Doug Johnson writes today about interactions he has had with Technology and Curriculum specialists in the past week.
In the midst of interacting with them, he writes, “Until our profession sees its primary instructional focus as teaching information and technology literacy skills, we will lack both credibility and voice in technology implementation efforts. ” I certainly don’t have statistics to support this or deny this, but I think there are many shining examples where this is occurring. And, in the same way that teacher-librarians gain collaborative partners one-to-one, we need to do the same with the technology techs or specialists in the same way.
So, where are some of these examples? Well here are people and initiatives who do see their focus as teaching information and technology skills just to name a few…and I’m sure there are many others…name some more!
- School Library Learning 2.0 is now in it’s second version and now has a bevy of Massachusetts librarians participating in addition to our California group and countless others around the world. (I need to disclose that I was part of the team that put this together, but it is really taking off and making a difference for a lot of people).

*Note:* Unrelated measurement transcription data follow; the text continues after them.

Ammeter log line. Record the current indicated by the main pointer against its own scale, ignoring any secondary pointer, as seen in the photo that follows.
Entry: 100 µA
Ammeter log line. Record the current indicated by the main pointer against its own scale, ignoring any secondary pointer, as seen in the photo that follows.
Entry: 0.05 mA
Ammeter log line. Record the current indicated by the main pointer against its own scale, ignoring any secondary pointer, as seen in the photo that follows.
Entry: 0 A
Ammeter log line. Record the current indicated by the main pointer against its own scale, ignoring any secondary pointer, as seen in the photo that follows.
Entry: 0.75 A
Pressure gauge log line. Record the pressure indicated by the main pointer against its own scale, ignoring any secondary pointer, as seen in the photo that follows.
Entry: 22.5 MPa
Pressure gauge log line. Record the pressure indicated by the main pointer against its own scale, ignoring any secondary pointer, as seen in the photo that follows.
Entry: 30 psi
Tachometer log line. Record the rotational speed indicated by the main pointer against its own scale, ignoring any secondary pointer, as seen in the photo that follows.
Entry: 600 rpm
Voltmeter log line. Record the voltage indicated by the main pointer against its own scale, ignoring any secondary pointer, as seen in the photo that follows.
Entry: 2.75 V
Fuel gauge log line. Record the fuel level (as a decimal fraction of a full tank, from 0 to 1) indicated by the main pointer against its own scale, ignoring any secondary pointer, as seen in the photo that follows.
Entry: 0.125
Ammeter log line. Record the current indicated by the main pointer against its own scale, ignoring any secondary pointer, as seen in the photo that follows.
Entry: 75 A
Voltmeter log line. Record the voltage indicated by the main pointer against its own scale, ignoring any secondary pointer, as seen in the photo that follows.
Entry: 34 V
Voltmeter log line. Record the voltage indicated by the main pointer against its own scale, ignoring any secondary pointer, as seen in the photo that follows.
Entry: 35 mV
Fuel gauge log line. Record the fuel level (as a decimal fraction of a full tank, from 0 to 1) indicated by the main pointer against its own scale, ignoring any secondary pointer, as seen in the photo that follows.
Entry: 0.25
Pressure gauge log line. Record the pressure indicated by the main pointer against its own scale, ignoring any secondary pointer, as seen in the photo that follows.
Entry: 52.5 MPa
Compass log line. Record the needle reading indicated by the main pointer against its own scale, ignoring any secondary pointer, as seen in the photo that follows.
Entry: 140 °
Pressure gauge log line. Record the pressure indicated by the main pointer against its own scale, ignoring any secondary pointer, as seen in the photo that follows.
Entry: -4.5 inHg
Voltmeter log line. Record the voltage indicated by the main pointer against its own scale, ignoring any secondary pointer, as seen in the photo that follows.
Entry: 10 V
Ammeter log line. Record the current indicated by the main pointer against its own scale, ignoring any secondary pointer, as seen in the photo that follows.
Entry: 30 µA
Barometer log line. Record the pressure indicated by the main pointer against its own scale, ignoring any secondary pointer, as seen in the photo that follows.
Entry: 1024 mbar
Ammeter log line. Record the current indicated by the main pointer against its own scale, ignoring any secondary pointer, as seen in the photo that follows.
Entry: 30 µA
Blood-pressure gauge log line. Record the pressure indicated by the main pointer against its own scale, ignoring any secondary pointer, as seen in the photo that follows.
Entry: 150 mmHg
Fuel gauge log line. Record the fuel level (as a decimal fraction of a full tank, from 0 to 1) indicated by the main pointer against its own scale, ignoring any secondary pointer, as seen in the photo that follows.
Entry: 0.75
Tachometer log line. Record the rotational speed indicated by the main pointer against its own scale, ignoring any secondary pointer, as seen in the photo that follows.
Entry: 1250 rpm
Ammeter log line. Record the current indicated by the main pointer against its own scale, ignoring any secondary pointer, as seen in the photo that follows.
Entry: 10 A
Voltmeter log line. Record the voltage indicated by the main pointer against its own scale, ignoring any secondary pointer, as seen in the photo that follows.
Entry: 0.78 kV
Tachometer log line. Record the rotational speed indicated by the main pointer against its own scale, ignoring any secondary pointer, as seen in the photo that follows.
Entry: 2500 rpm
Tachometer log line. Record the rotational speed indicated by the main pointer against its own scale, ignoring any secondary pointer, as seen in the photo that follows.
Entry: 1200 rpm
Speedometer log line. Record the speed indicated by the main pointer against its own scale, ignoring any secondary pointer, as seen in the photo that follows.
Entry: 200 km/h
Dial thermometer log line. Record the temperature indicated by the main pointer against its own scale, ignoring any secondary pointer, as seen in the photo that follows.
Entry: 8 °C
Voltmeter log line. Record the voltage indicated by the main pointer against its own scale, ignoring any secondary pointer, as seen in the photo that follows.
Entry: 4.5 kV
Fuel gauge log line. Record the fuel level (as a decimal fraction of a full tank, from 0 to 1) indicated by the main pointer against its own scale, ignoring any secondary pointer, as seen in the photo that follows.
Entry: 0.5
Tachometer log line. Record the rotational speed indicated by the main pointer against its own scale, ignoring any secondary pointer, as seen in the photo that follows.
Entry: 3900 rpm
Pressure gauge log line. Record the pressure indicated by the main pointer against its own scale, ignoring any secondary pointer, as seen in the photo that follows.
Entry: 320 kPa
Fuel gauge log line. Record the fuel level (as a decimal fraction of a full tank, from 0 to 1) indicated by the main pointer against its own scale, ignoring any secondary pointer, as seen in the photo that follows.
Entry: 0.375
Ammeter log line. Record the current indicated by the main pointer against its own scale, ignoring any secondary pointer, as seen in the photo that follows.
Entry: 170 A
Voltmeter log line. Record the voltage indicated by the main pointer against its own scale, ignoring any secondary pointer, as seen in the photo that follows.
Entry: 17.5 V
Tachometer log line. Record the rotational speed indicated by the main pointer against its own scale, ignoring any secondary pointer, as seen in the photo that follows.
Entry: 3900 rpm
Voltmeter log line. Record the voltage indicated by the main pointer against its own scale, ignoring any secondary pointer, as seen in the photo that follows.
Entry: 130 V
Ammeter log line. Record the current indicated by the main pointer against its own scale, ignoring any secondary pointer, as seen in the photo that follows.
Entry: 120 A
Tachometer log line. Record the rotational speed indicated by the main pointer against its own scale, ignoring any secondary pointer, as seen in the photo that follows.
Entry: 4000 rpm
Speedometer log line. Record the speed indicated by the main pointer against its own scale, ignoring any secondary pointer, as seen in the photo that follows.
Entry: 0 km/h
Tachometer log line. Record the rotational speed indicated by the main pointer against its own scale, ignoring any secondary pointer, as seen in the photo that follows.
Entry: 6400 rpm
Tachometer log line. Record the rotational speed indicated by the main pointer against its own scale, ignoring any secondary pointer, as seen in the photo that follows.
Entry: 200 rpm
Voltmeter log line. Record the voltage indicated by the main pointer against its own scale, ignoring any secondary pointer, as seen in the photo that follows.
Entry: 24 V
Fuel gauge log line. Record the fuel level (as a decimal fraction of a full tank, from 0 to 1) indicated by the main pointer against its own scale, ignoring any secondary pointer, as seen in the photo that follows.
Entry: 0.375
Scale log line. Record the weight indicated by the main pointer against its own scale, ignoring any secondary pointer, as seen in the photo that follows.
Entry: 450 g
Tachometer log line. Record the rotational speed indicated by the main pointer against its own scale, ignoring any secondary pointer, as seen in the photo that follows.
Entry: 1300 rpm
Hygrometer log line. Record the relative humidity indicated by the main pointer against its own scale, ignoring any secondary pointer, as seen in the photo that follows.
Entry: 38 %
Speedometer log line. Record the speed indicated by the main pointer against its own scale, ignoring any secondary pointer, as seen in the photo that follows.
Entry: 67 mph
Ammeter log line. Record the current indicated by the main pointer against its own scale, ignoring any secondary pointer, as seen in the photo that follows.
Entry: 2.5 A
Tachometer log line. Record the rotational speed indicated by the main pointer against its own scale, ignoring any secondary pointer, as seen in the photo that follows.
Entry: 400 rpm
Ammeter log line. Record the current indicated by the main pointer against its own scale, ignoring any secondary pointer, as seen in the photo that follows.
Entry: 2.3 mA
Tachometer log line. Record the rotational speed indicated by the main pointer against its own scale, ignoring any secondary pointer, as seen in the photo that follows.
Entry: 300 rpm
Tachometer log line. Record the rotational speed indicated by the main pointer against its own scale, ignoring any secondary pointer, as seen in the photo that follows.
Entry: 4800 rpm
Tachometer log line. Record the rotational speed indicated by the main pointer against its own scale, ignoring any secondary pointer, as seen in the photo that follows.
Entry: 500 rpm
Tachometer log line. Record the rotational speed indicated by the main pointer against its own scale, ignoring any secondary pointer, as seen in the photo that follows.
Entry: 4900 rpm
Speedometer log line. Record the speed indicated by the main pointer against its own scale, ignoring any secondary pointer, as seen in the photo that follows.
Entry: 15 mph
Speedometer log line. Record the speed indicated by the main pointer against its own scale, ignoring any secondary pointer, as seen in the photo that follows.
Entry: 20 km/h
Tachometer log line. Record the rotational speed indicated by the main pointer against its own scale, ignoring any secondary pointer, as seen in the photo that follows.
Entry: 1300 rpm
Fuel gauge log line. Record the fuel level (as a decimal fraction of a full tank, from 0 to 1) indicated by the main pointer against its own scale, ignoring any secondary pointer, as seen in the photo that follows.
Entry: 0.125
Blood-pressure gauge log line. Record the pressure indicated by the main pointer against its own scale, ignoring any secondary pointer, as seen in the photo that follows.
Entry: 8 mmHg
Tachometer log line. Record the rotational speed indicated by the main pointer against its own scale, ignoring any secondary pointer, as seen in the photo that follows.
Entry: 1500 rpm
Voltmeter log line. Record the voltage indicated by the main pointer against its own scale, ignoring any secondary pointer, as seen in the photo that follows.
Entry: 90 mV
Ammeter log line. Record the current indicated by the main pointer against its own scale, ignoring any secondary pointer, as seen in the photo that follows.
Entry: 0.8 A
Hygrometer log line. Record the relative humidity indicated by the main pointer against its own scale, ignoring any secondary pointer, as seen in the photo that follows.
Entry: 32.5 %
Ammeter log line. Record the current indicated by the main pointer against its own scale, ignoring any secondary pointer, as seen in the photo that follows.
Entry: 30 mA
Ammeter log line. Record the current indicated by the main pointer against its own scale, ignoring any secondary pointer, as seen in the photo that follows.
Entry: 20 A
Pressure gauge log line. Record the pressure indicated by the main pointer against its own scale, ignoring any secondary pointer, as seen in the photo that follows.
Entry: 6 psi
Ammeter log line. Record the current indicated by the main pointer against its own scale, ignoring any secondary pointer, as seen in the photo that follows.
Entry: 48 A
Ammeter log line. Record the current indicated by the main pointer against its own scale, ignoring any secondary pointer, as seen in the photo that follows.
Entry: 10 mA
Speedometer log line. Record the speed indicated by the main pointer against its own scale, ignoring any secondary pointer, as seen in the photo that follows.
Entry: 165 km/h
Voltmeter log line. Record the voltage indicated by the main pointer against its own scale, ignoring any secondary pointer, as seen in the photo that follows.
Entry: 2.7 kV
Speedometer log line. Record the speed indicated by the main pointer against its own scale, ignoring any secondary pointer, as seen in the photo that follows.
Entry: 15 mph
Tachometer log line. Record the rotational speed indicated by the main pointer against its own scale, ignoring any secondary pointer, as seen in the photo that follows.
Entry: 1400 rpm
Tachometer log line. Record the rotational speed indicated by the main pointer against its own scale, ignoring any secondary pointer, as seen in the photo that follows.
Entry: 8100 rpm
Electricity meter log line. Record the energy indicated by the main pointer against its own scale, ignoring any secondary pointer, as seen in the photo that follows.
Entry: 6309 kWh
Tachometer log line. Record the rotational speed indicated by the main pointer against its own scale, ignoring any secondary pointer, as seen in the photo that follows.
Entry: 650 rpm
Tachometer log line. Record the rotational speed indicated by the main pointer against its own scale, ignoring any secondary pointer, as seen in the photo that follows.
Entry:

- At Educon and Blog gatherings, people like Joyce Valenza continue to lead and participate in the conversation.
- Teacher-Librarians all over the place are the key people in their schools utilizing and integrating technology and transforming thinking. Just a couple – Annie Lokrantz in Fresno, John Volkman at Reedley High, and Doug Achterman in Hollister, and countless others who are leading the way in technology at their schools.
Doug does ask some interesting questions that are important for all of us to think about and define for ourselves. How do you answer these questions?
- who are we?
- What do we do?
- How do we do it?
P.S. I think the new AASL standards help to define this for those who are not sure.